The Registry Service Evaluation Process request was filed by ICM Registry, which was acquired by MMX last year.
It only covers the four porn gTLDs that ICM originally ran, and not any of the other 22 gTLDs managed by MMX (aka Minds + Machines).
This will certainly make the service appear less attractive to the IP community than something like DPML, which covers Donuts stable of 242 TLDs.
While there’s no public data about how successful blocking services have been, anecdotally I’m told they’re quite popular.
What we do have data on is how popular the ICM gTLDs have been in sunrise periods, where trademark owners showed up in higher-than-usual numbers to defensively register their marks.
.porn, .adult and .sex garnered about 2,000 sunrise regs each, more than 20 times the average for a new gTLD, making them three of the top four most-subscribed sunrise periods.
Almost one in five of the currently registered domains in each of these TLDs is likely to be a sunrise defensive.
Now that sunrise is long gone, there may be an appetite in the trademark community for less-expensive blocks.
But there have been calls for the industry to unify and offer blocking services to cover all gTLDs.

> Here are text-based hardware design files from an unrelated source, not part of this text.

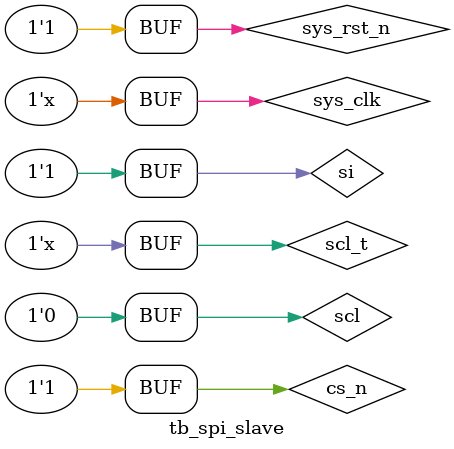
<source format=v>

                                                                                
// Verilog Test Bench template for design : uart_recv
// 
// Simulation tool : ModelSim-Altera (Verilog)
// 



`timescale 1 ns/ 1 ns
module tb_spi_slave();
// constants                                           
// general purpose registers
// test vector input registers
reg				sys_clk       				; 			
reg				sys_rst_n      			;
//spi½Ó¿Ú                                         ;
reg				cs_n					     ;
wire				scl						;
reg				si 						;
wire				so	                         ;
//Ä£¿é½Ó¿Ú                                        ;
reg       		scl_t					;
wire		[31:0]	dsp_data_para				;
wire		[31:0]	dsp_data_position			;
wire		[31:0]	dsp_data_position_compen		;	
// assign statements (if any)                          
spi_slave 	spi_slave_inst (
// port map - connection between master ports and signals/registers   
//system signals    
.sys_clk        			(sys_clk),//clock s
.sys_rst_n      			(sys_rst_n),//reset, 
//spi½Ó¿Ú                    ()
.cs_n					(cs_n),         
.scl						(scl),         
.si 						(si),         
.so	                         (so),
//Ä£¿é½Ó¿Ú                   ()
.dsp_data_para				(32'b1010_1010_1010_1010_1010_1010_1010_1011),
.dsp_data_position			(32'b1110_1010_1010_1010_1010_1010_1010_1011),
.dsp_data_position_compen	(32'b1110_1010_1010_1010_1010_1010_1010_1011)
        
);
//F1Ã»ÓÐÖÃ1µÄ³õÊ¼»¯
initial   begin                                                  
scl_t = 1;   
sys_clk= 1;                       
sys_rst_n <= 0;
si=0;
cs_n<=1;
#50
sys_rst_n <= 1;
#10_050 

cs_n<=0;
si=1;
		#1_000 	
si=0;
		#1_000 	
si=1;  
		#1_000 	
si=0;
		#1_000 	
si=0;
		#1_000 	
si=0;
		#1_000 	
si=1;
		#1_000 	
si=1;
		#1_000
cs_n<=1;  
		#10_500 
cs_n<=0;
si=1;
		#1_000 	
si=0;
		#1_000 	
si=0;  
		#1_000 	
si=0;
		#1_000 	
si=0;
		#1_000 	
si=0;
		#1_000 	
si=1;
		#1_000 	
si=1;
		#32_710
cs_n<=1;                               
$display("Running testbench");                       
end 
                             
always   #100 scl_t = ~scl_t;//5M
assign   scl	=scl_t&&(~cs_n);
always   #25 sys_clk = ~sys_clk;//20M
                                                 
endmodule


</source>
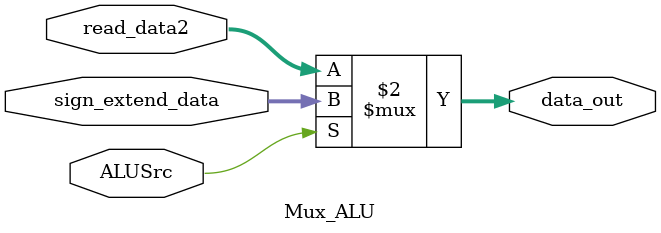
<source format=v>
module Mux_ALU(data_out, read_data2, sign_extend_data, ALUSrc);

	output [31:0]data_out;
	input [31:0]read_data2;
	input [31:0]sign_extend_data;
	input ALUSrc;
	
	assign data_out = (ALUSrc == 1'b0) ? read_data2 : sign_extend_data;

endmodule 
</source>
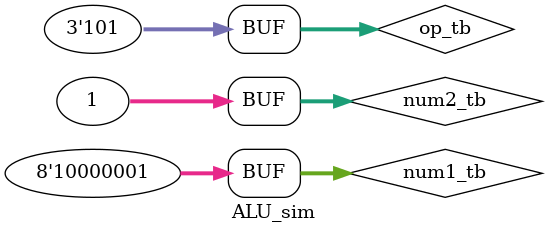
<source format=v>
`timescale 1ns / 1ps


module ALU_sim;

reg [7:0] num1_tb;
reg [31:0] num2_tb;
reg [2:0] op_tb;
wire [31:0] ans_tb;

ALU myALU (
    .num1(num1_tb),
    .num2(num2_tb),
    .op(op_tb),
    .ans(ans_tb)
);

initial begin
    num1_tb = 0;
    num2_tb = 32'h01;
    op_tb = 0;
    
    // A + B (Unsigned)
    op_tb = 3'b000; num1_tb = 8'b00000010; #10;
    // A - B
    op_tb = 3'b001; num1_tb = 8'b11111111; #10;
    // A AND B
    op_tb = 3'b010; num1_tb = 8'b11111110; #10;
    // A OR B
    op_tb = 3'b011; num1_tb = 8'b10101010; #10;
    // NOT A
    op_tb = 3'b100; num1_tb = 8'b11110000; #10;
    // SLT
    op_tb = 3'b101; num1_tb = 8'b10000001; #10;
end

always @(ans_tb) begin
    $display("Time: %t, Operation: %b, num1: %b, num2: %b, Result: %h", $time, op_tb, num1_tb, num2_tb, ans_tb);
end

endmodule

</source>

The brand-protection registrar Com Laude recently wrote:

What brands really need is for registry operators to come together and offer a universal, truly global block that applies across all the open registries and at a reasonable price that a trademark owner with multiple brands can afford.

Quite how that would happen across over 1,200 gTLDs is a bit of a mystery, unless ICANN forced such a service upon them.